Collected data
------------------------------
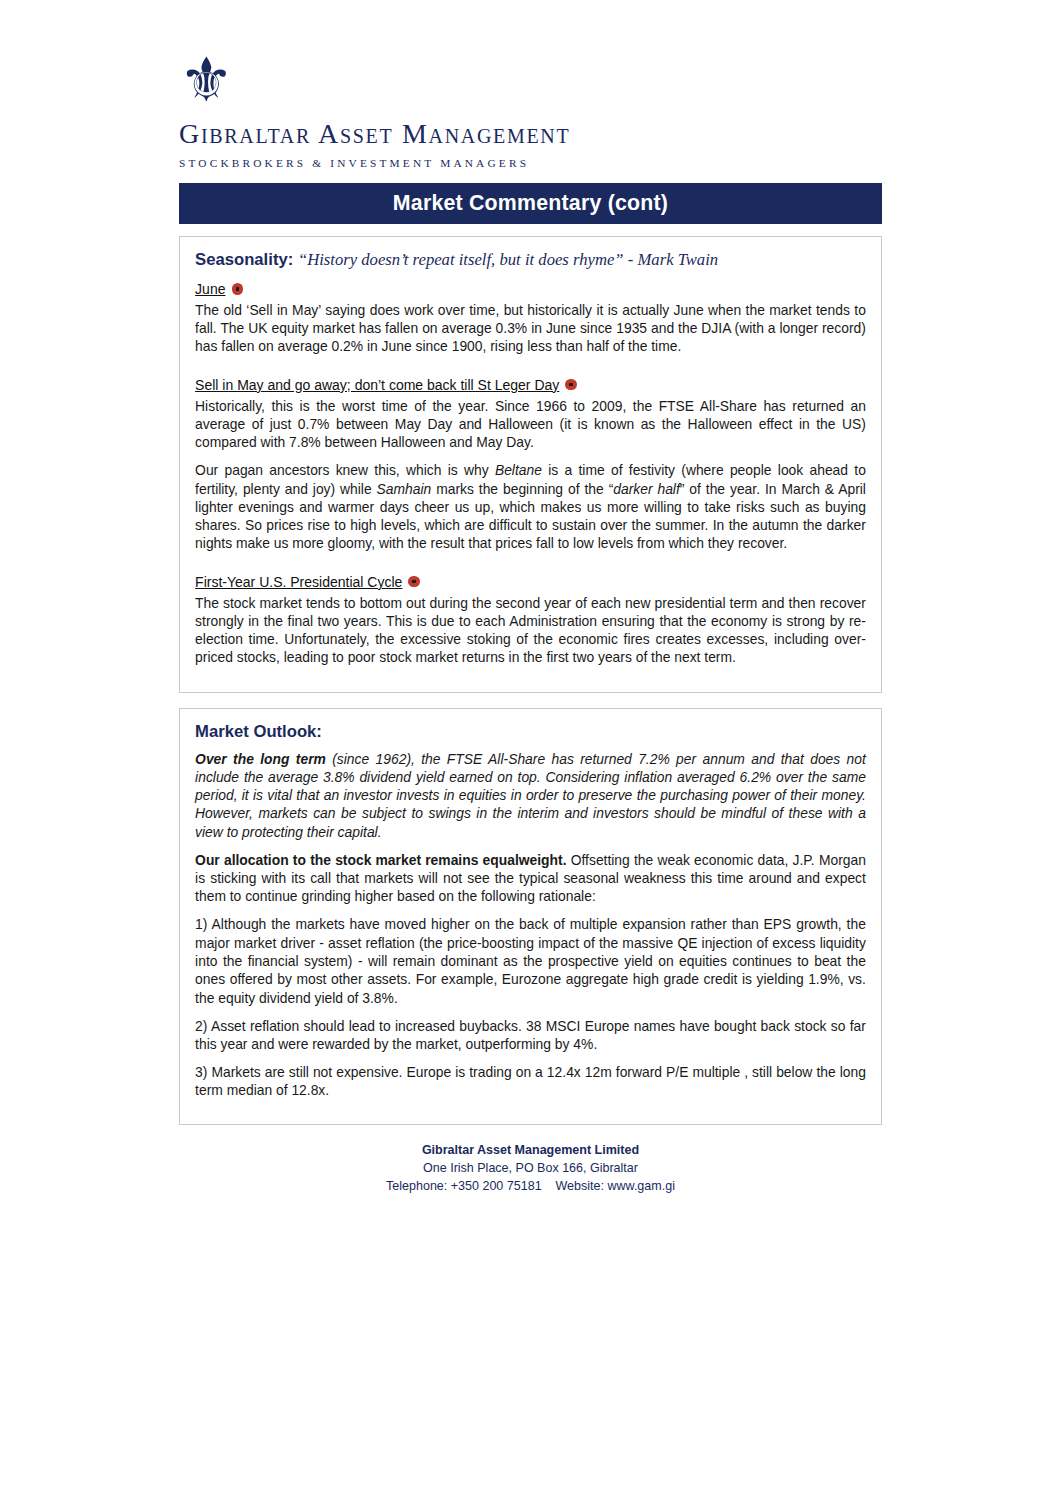⚜
Gibraltar Asset Management
Stockbrokers & Investment Managers
Market Commentary (cont)
Seasonality: “History doesn’t repeat itself, but it does rhyme” - Mark Twain
June
The old ‘Sell in May’ saying does work over time, but historically it is actually June when the market tends to fall. The UK equity market has fallen on average 0.3% in June since 1935 and the DJIA (with a longer record) has fallen on average 0.2% in June since 1900, rising less than half of the time.
Sell in May and go away; don’t come back till St Leger Day
Historically, this is the worst time of the year. Since 1966 to 2009, the FTSE All-Share has returned an average of just 0.7% between May Day and Halloween (it is known as the Halloween effect in the US) compared with 7.8% between Halloween and May Day.
Our pagan ancestors knew this, which is why Beltane is a time of festivity (where people look ahead to fertility, plenty and joy) while Samhain marks the beginning of the “darker half” of the year. In March & April lighter evenings and warmer days cheer us up, which makes us more willing to take risks such as buying shares. So prices rise to high levels, which are difficult to sustain over the summer. In the autumn the darker nights make us more gloomy, with the result that prices fall to low levels from which they recover.
First-Year U.S. Presidential Cycle
The stock market tends to bottom out during the second year of each new presidential term and then recover strongly in the final two years. This is due to each Administration ensuring that the economy is strong by re-election time. Unfortunately, the excessive stoking of the economic fires creates excesses, including over-priced stocks, leading to poor stock market returns in the first two years of the next term.
Market Outlook:
Over the long term (since 1962), the FTSE All-Share has returned 7.2% per annum and that does not include the average 3.8% dividend yield earned on top. Considering inflation averaged 6.2% over the same period, it is vital that an investor invests in equities in order to preserve the purchasing power of their money. However, markets can be subject to swings in the interim and investors should be mindful of these with a view to protecting their capital.
Our allocation to the stock market remains equalweight. Offsetting the weak economic data, J.P. Morgan is sticking with its call that markets will not see the typical seasonal weakness this time around and expect them to continue grinding higher based on the following rationale:
1) Although the markets have moved higher on the back of multiple expansion rather than EPS growth, the major market driver - asset reflation (the price-boosting impact of the massive QE injection of excess liquidity into the financial system) - will remain dominant as the prospective yield on equities continues to beat the ones offered by most other assets. For example, Eurozone aggregate high grade credit is yielding 1.9%, vs. the equity dividend yield of 3.8%.
2) Asset reflation should lead to increased buybacks. 38 MSCI Europe names have bought back stock so far this year and were rewarded by the market, outperforming by 4%.
3) Markets are still not expensive. Europe is trading on a 12.4x 12m forward P/E multiple , still below the long term median of 12.8x.
Gibraltar Asset Management Limited
One Irish Place, PO Box 166, Gibraltar
Telephone: +350 200 75181 Website: www.gam.gi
------------------------------
Return every line of the preceding records in which the word "economic" appears.

» SOLUTION TO THE EXERCISE:
The stock market tends to bottom out during the second year of each new presidential term and then recover strongly in the final two years. This is due to each Administration ensuring that the economy is strong by re-election time. Unfortunately, the excessive stoking of the economic fires creates excesses, including over-priced stocks, leading to poor stock market returns in the first two years of the next term.
Our allocation to the stock market remains equalweight. Offsetting the weak economic data, J.P. Morgan is sticking with its call that markets will not see the typical seasonal weakness this time around and expect them to continue grinding higher based on the following rationale:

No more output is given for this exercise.